I still do not believe that now is a particularly good time to be investing in property generally. The simple fact is that “the numbers” (being yield and affordability) are not right; however, I do believe that now is an excellent time to start getting interested in real estate.
Follow some of Terry Ryder’s research. Go to some auctions – and watch how the agents “crunch” the weeping sellers. It’s not pleasant, but it’s the reality of how some agents force prices down.
Here’s what I would call a fair investment in today’s property market. A well located property in a popular area which can be bought for less than its selling price of a few years ago and which can show a gross return of at least seven per cent.
If it’s not possible, do you know what that means? Don’t buy.

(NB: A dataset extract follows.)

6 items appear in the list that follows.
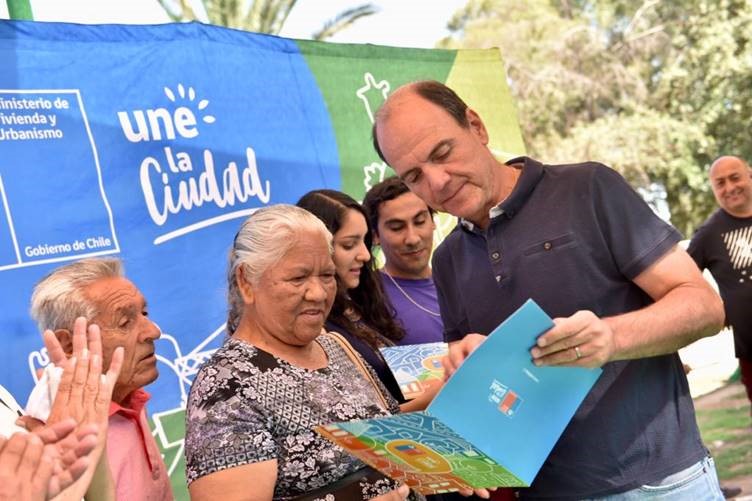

I make no apologies for being a safe and conservative investor. You may have heard about those properties in America that are being sold for one dollar. That’s right, one dollar.
Well, I wouldn’t buy any of those properties if you gave me ten thousand dollars to buy every one of them.
You know what most novice property investors forget about? The holding and maintenance costs. Property eats cash. Remember that.
Oh, and please, beware of investing myths.
Every day, these days, I am spending time finishing my next book,Stitched!, and if there is one message I can give you from that book, it’s this: Beware of the ‘TIME MYTH’. That’s when spruikers say something such as, “It’s not timing the market that’s important, it’s time in the market.” Rubbish.
Timing is an essential ingredient of investing. Just ask those investors who bought Rio Tinto shares 12 months ago for $150. And then speak to someone who bought them for $30 recently.
Now tell me that timing is not important.
If ever you hear someone telling you that “time in” is more important than “timing” when investing, run, run, run. These are the people who sell over-priced properties.
I love property. I love the topic of investing. But I love people more than property. And I love security above all else. I want people to be safe and secure. I want people to have the knowledge to pick the difference between genuine experts and slippery spivs.
Recently I bought a copy of Paul Clitheroe’s latest book, Making Money (the tough times edition) and I marvelled at his brilliance on the basics of investing. I will never forget, many years ago, watching Paul give a lecture on investing. He showed graphs of the stock market over a series of years. When the graph was high, people were buying. When the graph was low, people were not buying.
Of course, most people were doing the opposite to what they should have been doing, namely, buying in the gloom.
Now, to be sure, there’s a lot of gloom in the property market right now. And that’s why it seems like a good time to be investing.
But investing in property is more than just about buying in gloomy times, it’s also about buying when the numbers are right. If you’re going to buy an investment property and you’re going to be losing money on it every week (and justifying it by saying it’s a tax deduction and you are buying for growth), then I believe you have not made the best property investment decision.
It is my strong opinion that property need to be self-funding. I love the words ‘set and forget’. I don’t like anything that puts its hand in my pocket every week and takes money out. And that’s still what’s happening with most property at the moment.
And for those of you who think I am too negative or too conservative or too cautious, here’s an optimistic prediction: The day will come when property, once again, will show good returns and be priced so that you can buy it and create profit from the first day of purchase (or, at the very least, break even). That day has not quite come.
I will repeat, though, that right now is a really good time to be learning about investing in property.
Read the good books, do the hard yard research, get the reports from the experts like Terry Ryder and APM (Australian Property Monitors).
Once you know what you are doing, you just might find that bargain investment. Even today.
So, to buy or not to buy, that is the question.
The answer is obvious. If it’s safe and profitable for you to buy now, then buy now. If not, stay on the sidelines.
There’s going to be plenty to see in the property game in the months and years ahead.